Problem | For each line below that includes the word "zenei", make a copy.

BEGIN Record extracts

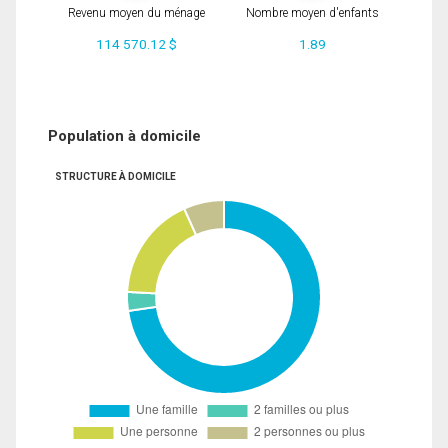
Revenu moyen du ménage
Nombre moyen d'enfants
114 570.12 $
1.89
Population à domicile
STRUCTURE À DOMICILE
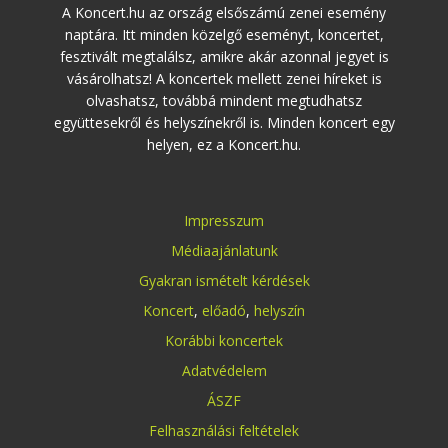
A Koncert.hu az ország elsőszámú zenei esemény
naptára. Itt minden közelgő eseményt, koncertet,
fesztivált megtalálsz, amikre akár azonnal jegyet is
vásárolhatsz! A koncertek mellett zenei híreket is
olvashatsz, továbbá mindent megtudhatsz
együttesekről és helyszínekről is. Minden koncert egy
helyen, ez a Koncert.hu.
Impresszum
Médiaajánlatunk
Gyakran ismételt kérdések
Koncert
,
előadó
,
helyszín
Korábbi koncertek
Adatvédelem
ÁSZF
Felhasználási feltételek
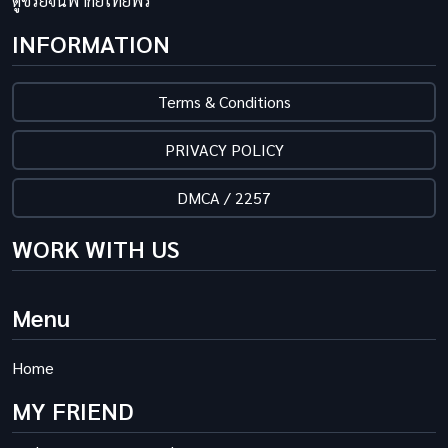
ดูซีรี่ย์จีนพากย์ไทยฟรี
INFORMATION
Terms & Conditions
PRIVACY POLICY
DMCA / 2257
WORK WITH US
Menu
Home
MY FRIEND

END Record extracts

Reply to the task |
A Koncert.hu az ország elsőszámú zenei esemény
vásárolhatsz! A koncertek mellett zenei híreket is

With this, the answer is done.